Bien sûr, on m'avait prévenue, « le dernier Gaëlle Nohant, c'est du lourd ! ». Bien sûr, je sais nos émotions si souvent jumelles, si souvent en écho, mais je sais également la douloureuse possibilité d'un rendez-vous manqué, même après une attente fiévreuse et fervente. Bien sûr, je devine entre silences prolongés et conversations clairsemées le travail pharaonique, les recherches « archiviques », le découragement Titanic devant l'ampleur de cette tâche, même volontaire, même choisie, comme un Everest après l'Everest, un chemin à poursuivre, un relai à transmettre, un défi à relever. Il y avait eu Robert et sa
Légende d'un dormeur éveillé, inoubliable
Desnos resurgi de ses cendres sous l'impulsion inspirée du talent de Gaëlle Nohant, voici que se lèvent à sa suite Eva, Wita et Lazar, voici que s'éclairent les vies d'Elvire, de Lucia, de Karol, les voix de Julka, de Rudi, de Sarah, voici que se glisse, entre nuit et brouillard, la petite lueur obstinée d'une Irène, d'un Henning, ou d'une Janina, parce que l'histoire ne s'arrête pas là, parce que la vie s'obstine après la mort, parce que les liens défaits ne demandent qu'à se renouer. Pour l'International Tracing Service, infatigable « Bureau d'éclaircissement des destins », s'il est une certitude c'est que tous les objets inanimés dont il est le dépositaire ont une âme, celle des hommes, des femmes, des enfants auxquels ils ont appartenu et ont été arrachés en même temps que leur vie. Sa mission, autant que faire se peut, est de suivre leur maigre piste et de rendre, en même temps qu'un médaillon, un pierrot de chiffon ou quelques mots griffonnés, la dignité d'une vie et d'une histoire à ceux qui les avaient perdues, de renouer les fils des souvenirs où l'Histoire les avait tranchés net.

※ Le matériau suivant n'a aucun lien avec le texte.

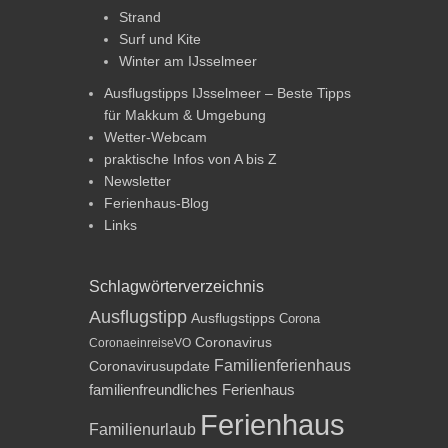
Strand
Surf und Kite
Winter am IJsselmeer
Ausflugstipps IJsselmeer – Beste Tipps
für Makkum & Umgebung
Wetter-Webcam
praktische Infos von A bis Z
Newsletter
Ferienhaus-Blog
Links
Schlagwörterverzeichnis
Ausflugstipp
Ausflugstipps
Corona
Coronavirus
CoronaeinreiseVO
Familienferienhaus
Coronavirusupdate
familienfreundliches Ferienhaus
Ferienhaus
Familienurlaub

Usant d'une langue limpide et sensible où toute la beauté consiste à ne mettre en avant que ces parcelles de mémoire raccommodées avec patience, Gaëlle Nohant, à l'image de sa très attachante Irène, parvient à jeter un pont fragile entre une époque pas si lointaine dont on croyait tout savoir et une réalité bien actuelle dont on préfère ignorer certaines évidences inconfortables. Baptisant chacun de ses chapitres d'un prénom, elle façonne tous ses personnages en jalon de l'Histoire en marche, en chaînon de cette longue chaîne humaine qui la fait ce qu'elle est, dans toute sa grandeur et toute son horreur. Pas à pas, au rythme des recherches d'Irène, elle nous invite à avancer les yeux grands ouverts, à contempler le beau comme l'ignoble, livrés l'un et l'autre dans ce qu'ils ont de plus cru, en toute sobriété et sans sensiblerie. Et lorsque jaillissent nos larmes, sous la violence d'un coup de crosse ou la douceur d'une berceuse, on ne peut s'empêcher de penser que, cette fois encore, Gaëlle Nohant a relevé le défi et planté dans nos âmes de lecteurs le petit drapeau de celle qui a vaincu l'oubli.